23 Haziran'da tekrardan yapılacak İBB Başkanlığı seçimlerinde seçim neticelerini tersine çevirme girişimlerine karşı tüm tedbirleri alacaklarını ve hiçbir unsuru boşlukta bırakmayacaklarını belirten İmamoğlu, ikinci seçimin de 31 Mart seçim neticeyi teyit edeceğine inandığını söyledi.
DEMOKRASİ SORUNU VARSA HEPİMİZ SORUMLUYUZ
İmamoğlu, YSK kararı sonrasında Türkiye'nin bir diktatörlüğe dönüştüğü şeklindeki yorumları tasvip etmediği mesajı vererek "Bu kavramları bugün bu şekilde konuştuğumuz zaman birilerinin ekmeğine yağ süreriz.
Çok net ifade ediyorum: Türkiye'nin insanı özgürlüğüne düşkündür, Türkiye'nin insanı asla diktayı kabul etmez, etmemiştir de. Bugün eğer Türkiye'de demokrasi sorunu varsa hepimiz sorumluyuz.
Bir yerlerinde eksik yaptık demek ki, sıkıntı var. O bakımdan şu anda benim verdiğim mücadele tamamen odur.
Diktatör, dikta rejimi vesaire tüm bu kavramlar şu an asla Türkiye'de konuşulmaması gereken kavramlar.
İBB'ye Başkanlık yaptığı 19 gün içinde belediyenin "iyi yönetilmediği, hem mali açıdan hem hukuk hem adil olma açısından birtakım sıkıntılar tespit ettiklerini, çok büyük bir israf gördüklerini belirten İmamoğlu, "Bazı tespit ettiğimiz unsurları zaman içerisinde toplumla da paylaşacağız.

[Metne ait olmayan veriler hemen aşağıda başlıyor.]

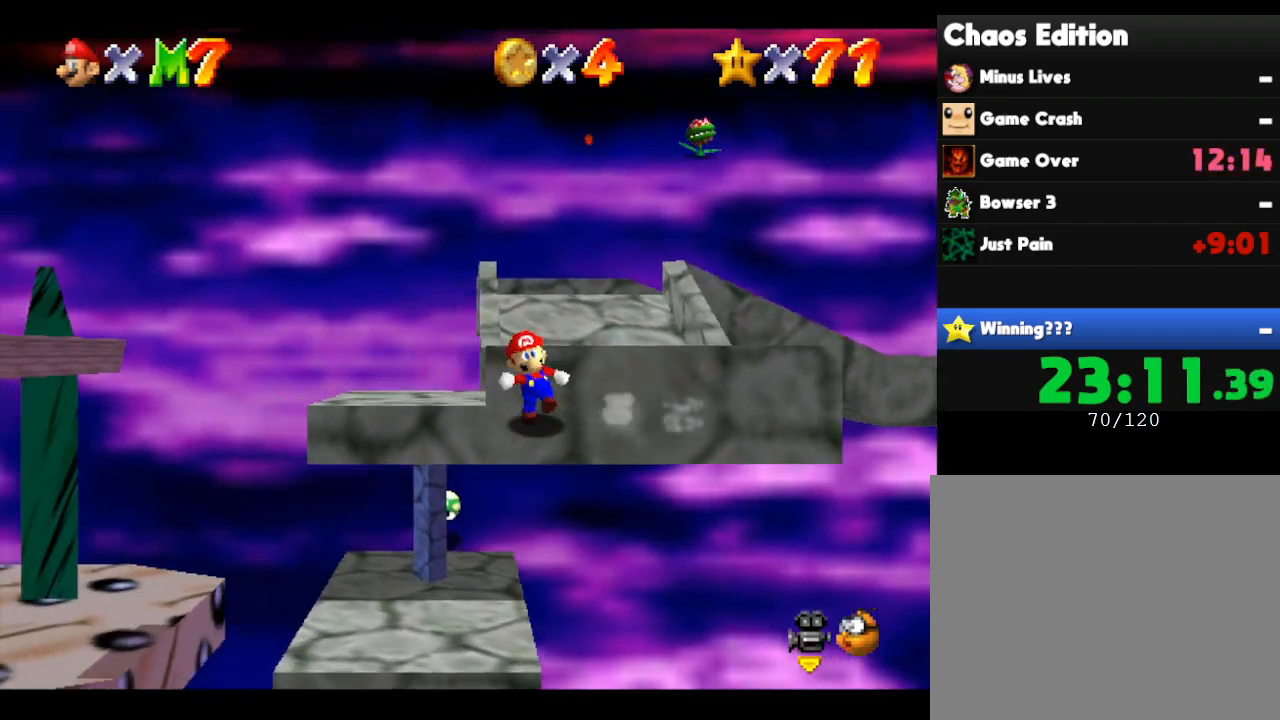
{"buttons": ["A"], "left_stick": "left", "events": [[217, "A", "down"]]}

Toplum bilgilensin. Kendine ait bir varlığın nasıl yönetildiğini nasıl dağıtıldığını görmesi açısından bunlar önemli.
ÇOK AŞIRI LÜKS VAR
İmamoğlu belediyedeki israfla ilgili olarak "Araç sayısı, çalışanla ilgili pozisyonlanmalar çok enteresan, bir kişinin yapabileceği şeyi beş kişiye yaptırma gibi ortamların sağlanması.
Ben belediye başkanı olarak 19 gün kendi aracıma bindim tek bir an bile bir koltuğuna oturmadım oradaki belediye araçlarının.
Çünkü çok aşırı, çok lüks. Yani gereksiz. İBB'nin yakışan bir aracı olur, onun alternatifi başka aracı vardır, ama onlarca araca gerek yok yani.
HELALLİĞİMİ ALDIM, HİÇBİR ŞEYDEN KORKMUYORUM
İmamoğlu "Tutuklanmaktan korkuyor musunuz?" şeklindeki soruya ise "Ben hiçbir şeyden korkmuyorum. Evden, çocuklarımdan, eşimden, annemden, babamdan, kardeşimden helallik alıp çıktım.
Bunun anlamını, aslında ne demek istediğimi toplum anlıyor. Bu tür mücadeleler, toplumsal mücadeleler. Türkiye'nin bugünkü koşullarında ben hiçbir şeyden korkmuyorum.
Korkuyla bu süreç yönetilemez zaten. Zerre kadar ruhumda korku yok çünkü şuna inanıyorum, doğruları yapma çabası içerisindeyim ve doğruları büyük oranda başardığımı düşünüyorum.